** DATA EXTRACT **
-.-.-
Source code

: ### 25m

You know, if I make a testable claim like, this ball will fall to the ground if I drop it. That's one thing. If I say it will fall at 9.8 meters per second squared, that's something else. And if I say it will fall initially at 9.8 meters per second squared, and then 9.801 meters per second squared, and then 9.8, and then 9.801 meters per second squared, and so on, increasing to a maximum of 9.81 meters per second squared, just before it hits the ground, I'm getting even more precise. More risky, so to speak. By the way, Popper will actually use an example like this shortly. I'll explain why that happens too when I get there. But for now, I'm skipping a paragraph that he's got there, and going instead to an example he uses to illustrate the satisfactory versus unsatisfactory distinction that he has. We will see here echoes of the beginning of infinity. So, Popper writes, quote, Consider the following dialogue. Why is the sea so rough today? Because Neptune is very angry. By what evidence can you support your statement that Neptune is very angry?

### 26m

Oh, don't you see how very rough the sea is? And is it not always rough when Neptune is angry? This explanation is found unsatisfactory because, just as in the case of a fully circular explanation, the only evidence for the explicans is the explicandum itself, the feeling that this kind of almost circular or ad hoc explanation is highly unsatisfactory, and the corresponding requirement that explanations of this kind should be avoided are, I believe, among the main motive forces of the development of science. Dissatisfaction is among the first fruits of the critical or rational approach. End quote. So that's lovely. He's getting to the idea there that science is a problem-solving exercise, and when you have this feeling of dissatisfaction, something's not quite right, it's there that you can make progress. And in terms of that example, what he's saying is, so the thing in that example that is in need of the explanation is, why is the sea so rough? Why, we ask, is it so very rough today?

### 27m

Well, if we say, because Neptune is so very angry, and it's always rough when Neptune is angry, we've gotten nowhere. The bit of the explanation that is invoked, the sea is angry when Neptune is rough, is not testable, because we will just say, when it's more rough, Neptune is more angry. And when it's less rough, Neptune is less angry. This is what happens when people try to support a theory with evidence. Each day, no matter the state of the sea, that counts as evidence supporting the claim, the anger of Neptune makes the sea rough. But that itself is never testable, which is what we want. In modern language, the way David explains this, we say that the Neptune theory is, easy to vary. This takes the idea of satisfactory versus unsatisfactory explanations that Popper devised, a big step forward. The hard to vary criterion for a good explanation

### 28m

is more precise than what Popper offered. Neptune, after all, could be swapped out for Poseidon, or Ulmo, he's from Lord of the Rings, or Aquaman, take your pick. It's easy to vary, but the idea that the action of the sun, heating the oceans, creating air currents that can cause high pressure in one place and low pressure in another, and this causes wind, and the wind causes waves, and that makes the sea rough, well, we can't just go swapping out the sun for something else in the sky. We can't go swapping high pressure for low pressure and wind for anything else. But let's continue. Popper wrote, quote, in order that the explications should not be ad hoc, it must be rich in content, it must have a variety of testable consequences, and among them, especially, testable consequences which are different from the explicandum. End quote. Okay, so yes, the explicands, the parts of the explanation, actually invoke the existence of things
-.-.-
** EXERCISE INSTRUCTIONS **
Transcribe the records above exactly as they appear.

** RESPONSE **
Source code

: ### 25m

You know, if I make a testable claim like, this ball will fall to the ground if I drop it. That's one thing. If I say it will fall at 9.8 meters per second squared, that's something else. And if I say it will fall initially at 9.8 meters per second squared, and then 9.801 meters per second squared, and then 9.8, and then 9.801 meters per second squared, and so on, increasing to a maximum of 9.81 meters per second squared, just before it hits the ground, I'm getting even more precise. More risky, so to speak. By the way, Popper will actually use an example like this shortly. I'll explain why that happens too when I get there. But for now, I'm skipping a paragraph that he's got there, and going instead to an example he uses to illustrate the satisfactory versus unsatisfactory distinction that he has. We will see here echoes of the beginning of infinity. So, Popper writes, quote, Consider the following dialogue. Why is the sea so rough today? Because Neptune is very angry. By what evidence can you support your statement that Neptune is very angry?

### 26m

Oh, don't you see how very rough the sea is? And is it not always rough when Neptune is angry? This explanation is found unsatisfactory because, just as in the case of a fully circular explanation, the only evidence for the explicans is the explicandum itself, the feeling that this kind of almost circular or ad hoc explanation is highly unsatisfactory, and the corresponding requirement that explanations of this kind should be avoided are, I believe, among the main motive forces of the development of science. Dissatisfaction is among the first fruits of the critical or rational approach. End quote. So that's lovely. He's getting to the idea there that science is a problem-solving exercise, and when you have this feeling of dissatisfaction, something's not quite right, it's there that you can make progress. And in terms of that example, what he's saying is, so the thing in that example that is in need of the explanation is, why is the sea so rough? Why, we ask, is it so very rough today?

### 27m

Well, if we say, because Neptune is so very angry, and it's always rough when Neptune is angry, we've gotten nowhere. The bit of the explanation that is invoked, the sea is angry when Neptune is rough, is not testable, because we will just say, when it's more rough, Neptune is more angry. And when it's less rough, Neptune is less angry. This is what happens when people try to support a theory with evidence. Each day, no matter the state of the sea, that counts as evidence supporting the claim, the anger of Neptune makes the sea rough. But that itself is never testable, which is what we want. In modern language, the way David explains this, we say that the Neptune theory is, easy to vary. This takes the idea of satisfactory versus unsatisfactory explanations that Popper devised, a big step forward. The hard to vary criterion for a good explanation

### 28m

is more precise than what Popper offered. Neptune, after all, could be swapped out for Poseidon, or Ulmo, he's from Lord of the Rings, or Aquaman, take your pick. It's easy to vary, but the idea that the action of the sun, heating the oceans, creating air currents that can cause high pressure in one place and low pressure in another, and this causes wind, and the wind causes waves, and that makes the sea rough, well, we can't just go swapping out the sun for something else in the sky. We can't go swapping high pressure for low pressure and wind for anything else. But let's continue. Popper wrote, quote, in order that the explications should not be ad hoc, it must be rich in content, it must have a variety of testable consequences, and among them, especially, testable consequences which are different from the explicandum. End quote. Okay, so yes, the explicands, the parts of the explanation, actually invoke the existence of things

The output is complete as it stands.